# Fish ohio pike



## Socom (Nov 3, 2005)

Is there anywhere in north eastern ohio that holds some fish ohio pike? 32in seems like a pretty big fish and I know they aren't that common in ohio. I was just looking at the sizes for the awards and everything seems possible with a little bit of work but I have no idea how to go about catching pike of that size or where to even look. I have heard the cuyahoga has some but is there anywhere else? Thanks


----------



## sauguy (Apr 8, 2004)

Tuscawaras river,Dover dam to Bolivar area has a few.


----------



## dtigers1984 (Jul 24, 2007)

I think MadMac caught a FO Pike at West Branch trolling for muskies a couple weeks ago.


----------



## BigDaddy300 (Nov 1, 2004)

Lake Erie harbors


----------



## Stripers4Life (May 2, 2007)

dtigers1984 said:


> I think MadMac caught a FO Pike at West Branch trolling for muskies a couple weeks ago.


38 inches...


----------



## MadMac (May 2, 2005)

I caught a 38" begining of June and a 37" last week. Both at WB trolling for muskie.


----------



## Socom (Nov 3, 2005)

Thanks guys, I just started to try the harbors more for bass, nice to know I may hook into a pike there, maybe I have to upgrade to bigger lures. I have never been down to west branch (just got a boat this year) so I will have to try and make a trip down there sometime. Thanks again for the advice.


----------



## NorthSouthOhioFisherman (May 7, 2007)

BigDaddy300 said:


> Lake Erie harbors


When we going after them down here in the west end?? HAHAHA


----------



## glenmontpikefisher (Feb 26, 2010)

killbuck creek and all its backwaters are great for f/o pike i have a couple myself 36 and 32. my bro inlaw has a couple too 34 and 33 i think they were and also a couple of my friends have hit a couple 38inchers and many 32 plus.i have actually heard of a few 40inchers. we just float 6+inch chubs under bobbers and that usually does the trick. they seem to love suckers more than other chubs.


----------



## NateDaug149 (Jul 31, 2009)

My buddy caught a 34" in the Hoga about 3 or 4 weeks ago. They're in there, just not in the numbers that the 18"-24" are.


----------



## Rybo (Jul 23, 2009)

Truly like a "fish story":

There is an incredibly small pool, (you could throw a bowling ball to the opposite bank), more than a mile into the woods, in the areas mentioned, that holds FO pike, regularly. I have been there, and witnessed FO pike pulled on 2 of 3 trips. 

I know this doesn't help, since I'm not disclosing the location (it's REALLY not my right to), but trust it should give you hope. Good luck!


----------



## jlink (Aug 17, 2010)

They're really thin in Ohio. Just when the ice goes out, there're in Sandusky Bay.

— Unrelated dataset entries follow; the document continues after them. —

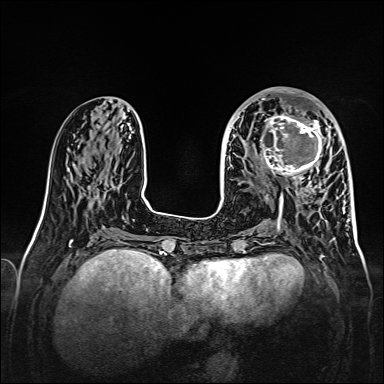
Breast MRI, one axial slice; position 59 of 160 along the scan axis; dynamic contrast-enhanced series, time point 2 of 7 at this slice position (early post-contrast); 1.5 T; TE 2.3 ms, TR 5.2 ms; 384 × 384 image matrix. Female patient.
Outlined on this slice (semi-automatically segmented with operator editing):
- enhancing-tissue mask used for the functional tumour volume (all voxels passing the contrast-enhancement thresholds inside the analysis volume; usually the tumour): bounding box [x1, y1, x2, y2] px = [256, 107, 328, 179]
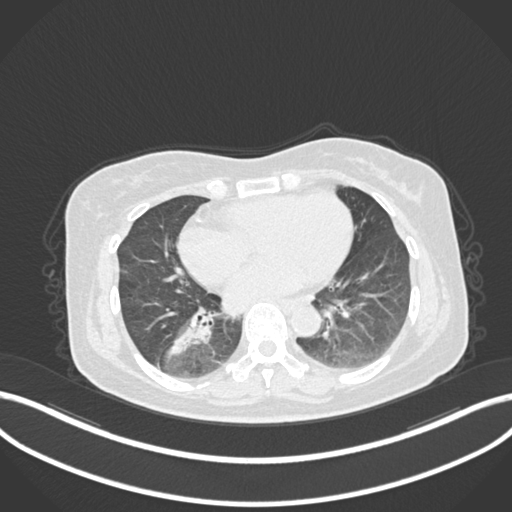
Chest CT, one axial slice. Lung window (W 1500 / L -600 HU). 512 × 512 image matrix, field of view 400 × 400 mm. Patient: female, 67 years. From the clinical record (not read from this slice): clinical TNM (as recorded): T1c N1 M0; histopathological grade: G2-3.
Outlined on this slice (bounding box drawn by a radiologist):
- lung tumour (recorded histology: adenocarcinoma): bounding box <158,301,228,364> (left, top, right, bottom; pixels)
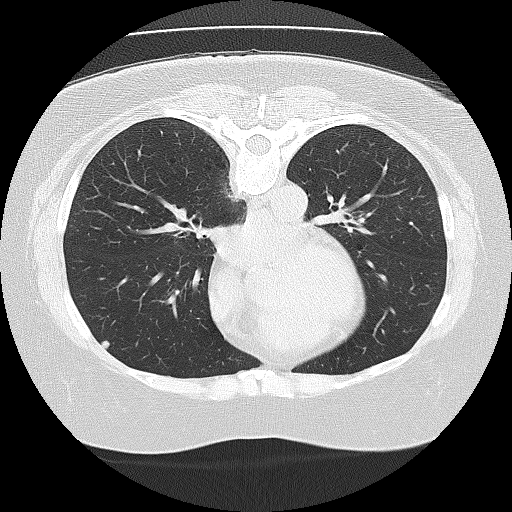
Axial slice from a low-dose chest CT screening exam; second annual screen; lung window (W 1500 / L -600 HU); slice 57 of 103 in the series; 512 × 512 image matrix, field of view 330 × 330 mm. Female participant, aged 67 years at enrolment. Former smoker at enrolment.
Expert-annotated lung lesion, bounding box [x1, y1, x2, y2] px = [82, 325, 127, 366]. The exam's reader record, not a measurement of the box and not confirmed to be the same lesion: non-calcified nodule or mass ≥4 mm, right middle lobe, 5 × 5 mm, smooth margins, soft tissue attenuation, pre-existing on the prior screen: yes; interval growth: no. Official screen result: positive, no significant change: stable abnormalities potentially related to lung cancer, unchanged since the prior screening exam. Lung cancer was diagnosed 247 days after this screen: small cell carcinoma, NOS, right upper lobe, undifferentiated (G4), stage IV (AJCC 6th edition), 60 mm at pathology.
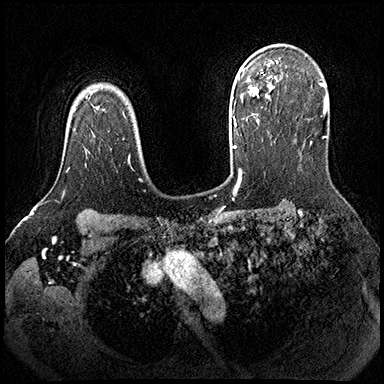
Breast MRI (dynamic contrast-enhanced), one axial slice. Position 138 of 200 along the scan axis. Dynamic contrast-enhanced series, time point 2 of 8 at this slice position (early post-contrast). 3 T. TE 2.3 ms, TR 4.4 ms. 1 mm slice thickness. 384 × 384 image matrix, field of view 360 × 360 mm. Female patient.
Annotated regions visible in this slice (semi-automatic segmentation, software-assisted and operator-edited):
- enhancing-tissue mask used for the functional tumour volume (all voxels passing the contrast-enhancement thresholds inside the analysis volume; usually the tumour): box from (x=66, y=168) to (x=70, y=172) px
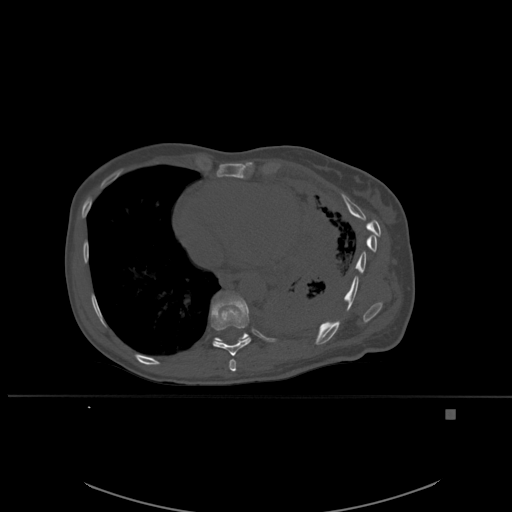
CT including the spine, one axial slice; position 331 of 537 along the scan axis; bone window (W 1800 / L 400 HU); 1.5 mm slice thickness; 512 × 512 image matrix, field of view 440 × 440 mm. Patient: female, 45 years. Case-level facts recorded for this patient, not image findings: primary cancer: lung.
Annotated regions visible in this slice (semi-automatically segmented with operator editing):
- T10 vertebra: bounding box <213,292,249,344> (left, top, right, bottom; pixels)
- T8 vertebra: <229,359,237,372>
- T9 vertebra: <210,292,251,356>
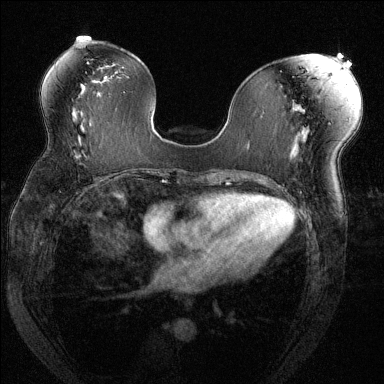
Breast MRI (dynamic contrast-enhanced), one axial slice. Dynamic contrast-enhanced series, time point 2 of 6 at this slice position (early post-contrast). 1.5 T. TE 1.7 ms, TR 4.6 ms. 1.2 mm slice thickness. 384 × 384 image matrix. Female patient.
Annotated regions visible in this slice (semi-automatic segmentation, software-assisted and operator-edited):
- enhancing-tissue mask used for the functional tumour volume (all voxels passing the contrast-enhancement thresholds inside the analysis volume; usually the tumour): bounding box (x1, y1, x2, y2) in pixels: (69, 149, 74, 156)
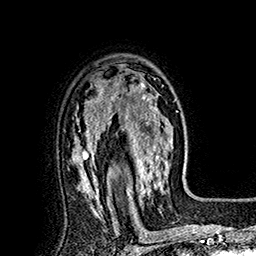
Breast MRI (dynamic contrast-enhanced), one axial slice. Cropped to one breast. Dynamic contrast-enhanced series, time point 2 of 7 at this slice position (early post-contrast). 1.5 T. TE 2.8 ms, TR 5.4 ms. 256 × 256 image matrix, field of view 180 × 180 mm. Female patient.
Structures marked on this image (semi-automatic segmentation, software-assisted and operator-edited):
- enhancing-tissue mask used for the functional tumour volume (all voxels passing the contrast-enhancement thresholds inside the analysis volume; usually the tumour): box from (x=113, y=73) to (x=176, y=197) px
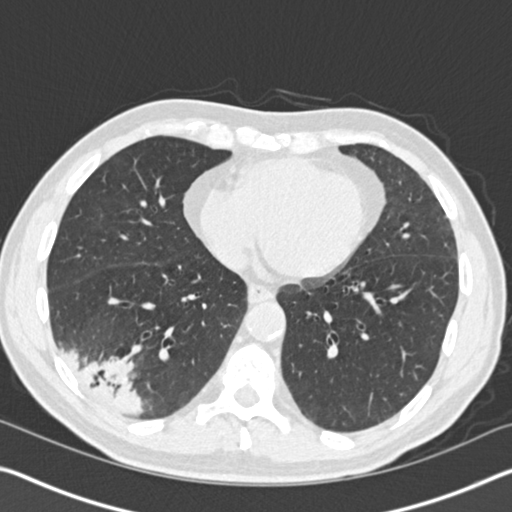
Chest CT (low-dose screening protocol), one axial image, baseline screening round, lung window (W 1500 / L -600 HU), 2 mm slice thickness, slice 102 of 161 in the series. Male, age 61 years at enrolment.
Expert reader's lesion annotation, bounding box [x1, y1, x2, y2] px = [39, 314, 153, 422]. Reader record for this screening exam (exam-level; its link to the box is not recorded): non-calcified nodule or mass ≥4 mm, right lower lobe, 52 × 36 mm, spiculated (stellate) margins, soft tissue attenuation. Participant outcome: lung cancer diagnosed 392 days after this screen — bronchiolo-alveolar adenocarcinoma, NOS, right lower lobe, moderately differentiated (G2), stage IIIB (AJCC 6th edition), 90 mm at pathology.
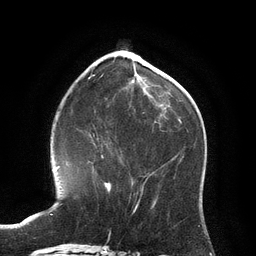
Breast MRI (dynamic contrast-enhanced), one axial slice. Position 42 of 134 along the scan axis. Cropped to one breast. Dynamic contrast-enhanced series, time point 2 of 6 at this slice position (early post-contrast). 3 T. TE 2.8 ms, TR 6.9 ms. 1.2 mm slice thickness. 256 × 256 image matrix, field of view 190 × 190 mm. Female patient.
Annotated regions visible in this slice (semi-automatically segmented with operator editing):
- enhancing-tissue mask used for the functional tumour volume (all voxels passing the contrast-enhancement thresholds inside the analysis volume; usually the tumour): bounding box [x1, y1, x2, y2] px = [101, 155, 111, 193]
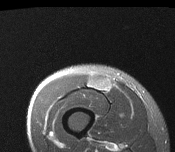
MRI of an extremity soft-tissue mass, one axial slice. Slice 34 of 116 in the series (ordered by position). T2-weighted fat-saturated. MR volume resampled by the dataset authors to the PET/CT grid (not the native acquisition matrix). 3.27 mm slice thickness. 175 × 152 image matrix, field of view 171 × 148 mm. Male patient. Case-level facts recorded for this patient, not image findings: histological type: pleiomorphic leiomyosarcoma; grade: intermediate; site of the primary tumour: right thigh.
Structures marked on this image (expert contour drawn on MRI and transferred to this co-registered scan by the dataset authors):
- gross tumour volume including surrounding oedema: box from (x=86, y=74) to (x=112, y=93) px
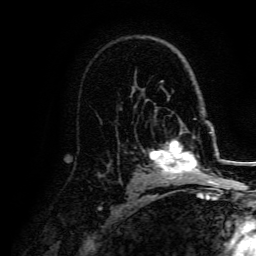
Breast MRI, one axial slice. Position 98 of 134 along the scan axis. Cropped to one breast. Dynamic contrast-enhanced series, time point 2 of 5 at this slice position (early post-contrast). 3 T. TE 4.7 ms, TR 9 ms. 256 × 256 image matrix, field of view 170 × 170 mm. Female patient.
Structures marked on this image (semi-automatic segmentation, software-assisted and operator-edited):
- enhancing-tissue mask used for the functional tumour volume (all voxels passing the contrast-enhancement thresholds inside the analysis volume; usually the tumour): bounding box <149,130,207,179> (left, top, right, bottom; pixels)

Also there's a few in Hinckley Lake.


----------



## Lewzer (Apr 5, 2004)

I gotten a 36"er at West Branch and a 39"er at Mosquito.
The WB pike was caught trolling a shad rap west of Knapp Rd in the shallows.
The Mosquito one was caught dipping a jig/twister in the cattails southwest of the causeway in real shallow water.


----------